Trafik yoğunluğu, sanayi tesisleri, kömür ve biyokütle yakımı gibi kaynaklardan yayılan bu partiküllerin akciğer dokusunda kronik iltihaplanma, oksidatif stres ve DNA hasarı oluşturarak kanserleşme sürecini tetiklediğini belirtti.

Türk Toraks Derneği’nin uzun vadeli analizleri de yüksek PM seviyelerinin, KOAH ve akciğer kanserine bağlı ölümleri belirgin biçimde artırdığını ortaya koyuyor.

Sigara içmeyenlerde akciğer kanseri artıyor: Çevresel riskler tütünün önüne geçiyor

Sigara hâlâ en büyük risk faktörü olsa da Laçin’e göre şehirlerde maruz kalınan hava kirliliği sigara içmeyenler için bile ciddi tehlike yaratıyor:

  • PM2,5’in DSÖ sınırının 2-4 katı olduğu kentlerde risk belirgin şekilde yükseliyor.

  • 10 yıl boyunca yüksek PM2,5’a maruziyet, akciğer kanseri riskini 1,2 ila 1,4 kat artırıyor.

  • Dünya çapında hiç sigara içmemiş akciğer kanseri vakalarının oranı %15-25’e ulaştı.

  • Türkiye’de sigara içmemiş akciğer kanseri hastalarının oranı %17–20 civarında.

Laçin, özellikle büyük şehirlerde PM2,5 yıllık ortalamalarının DSÖ’nün önerdiği 5 µg/m³ sınırının çok üzerinde olduğunu hatırlattı.

Radon gazı ve ev içi maruziyetler yükü artırıyor

Hava kirliliğinin yanı sıra topraktan sızan radon gazı da önemli bir risk faktörü. Laçin, dünya genelinde radonun tüm akciğer kanserlerinin %3 ila %14’ünden sorumlu olduğunu belirtti.
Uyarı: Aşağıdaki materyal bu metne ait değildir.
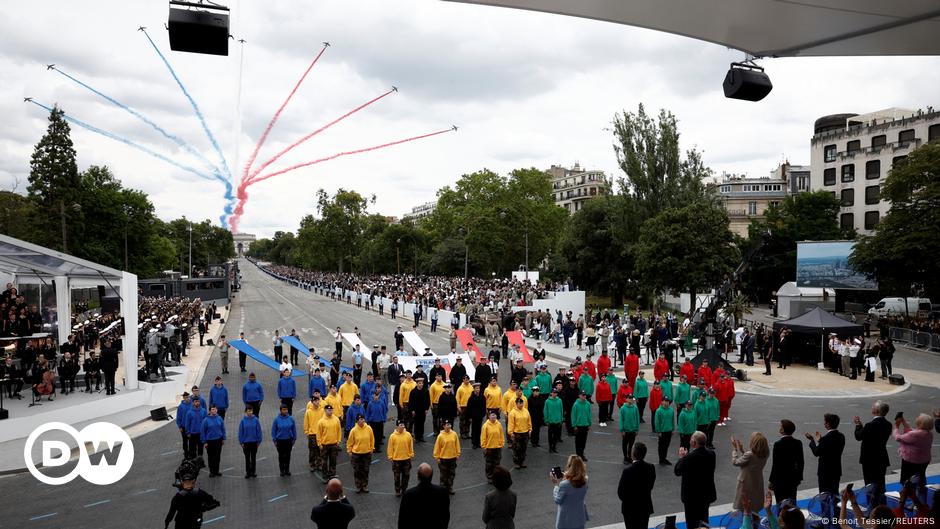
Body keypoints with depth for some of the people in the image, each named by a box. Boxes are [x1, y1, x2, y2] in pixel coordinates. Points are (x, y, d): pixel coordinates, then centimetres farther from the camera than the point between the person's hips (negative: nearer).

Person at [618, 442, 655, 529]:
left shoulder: (628, 470, -23)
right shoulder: (651, 468, -8)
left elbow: (620, 491, -15)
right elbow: (651, 486, 4)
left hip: (630, 508, -4)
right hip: (646, 507, 4)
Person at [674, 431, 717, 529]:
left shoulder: (689, 457, -27)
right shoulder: (711, 454, -7)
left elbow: (677, 471, -16)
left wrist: (681, 457, -1)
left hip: (692, 496, -6)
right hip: (707, 494, 6)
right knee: (703, 519, 24)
Türkiye’de özellikle İç Anadolu ve Doğu Anadolu’da radon seviyelerinin DSÖ sınırına yakın veya üzerinde olduğuna dikkat çekerek, kırsal bölgelerde kömür–odun kullanımının kadınlarda riski 2–3 kat artırabildiğini söyledi.

Türkiye’de pasif içicilik oranının %30’un üzerinde olduğunu hatırlatan Laçin, bunun da halk sağlığı açısından büyük bir sorun olduğunun altını çizdi.

İstanbul, Ankara, İzmir… Büyükşehirlerde alarm veren hava kirliliği

2024 Hava Kalitesi İzleme Merkezi verilerine göre, Türkiye'nin 81 ilinin 66’sında yıllık PM2,5 ortalaması DSÖ sınırını aştı.

Özellikle:

  • İstanbul

  • Ankara

  • İzmir

  • Bursa

  • Kahramanmaraş

gibi metropollerde hava kirliliği kanser açısından anlamlı seviyelere ulaşmış durumda. Laçin, bazı dönemlerde PM2,5 değerlerinin 35-40 µg/m³ seviyesine çıktığını, bunun DSÖ sınırının 7–8 katı olduğunu belirtti.

“Temiz hava bir konfor değil, temel bir halk sağlığı gerekliliği”

Sağlık Bilimleri Üniversitesi İzmir Tıp Fakültesi Göğüs Hastalıkları ABD Başkanı Prof. Dr. Berna Kömürcüoğlu, akciğer kanserinin uzun süre belirti vermediğine dikkat çekerek, hastalığın ilerlediğinde ortaya çıkan uyarı işaretlerini şöyle sıraladı:

  • Öksürüğün şekil değiştirmesi veya artması

  • Balgamda kan

  • Nefes darlığı

  • Halsizlik ve kilo kaybı

  • Boyun–göğüs duvarında şişlik

  • Sebepsiz göğüs veya sırt ağrıları

Kömürcüoğlu, küresel ısınmaya bağlı hava değişimlerinin kirliliği artırdığını ve bunun ulusal bir politika ile yönetilmesi gerektiğini belirterek şu uyarıda bulundu:

“Hava kirliliğiyle mücadele ulusal bir politika gerektirir. Sağlık sektörü, çevresel riskler konusunda uyarıcı ve yönlendirici bir rol üstlenmelidir.”

Prof. Kömürcüoğlu, endüstrileşmenin artmasıyla birlikte büyükşehirlerde hava kirliliğinin ilerleyen yıllarda daha da ciddi bir halk sağlığı sorunu haline gelebileceğini vurguladı.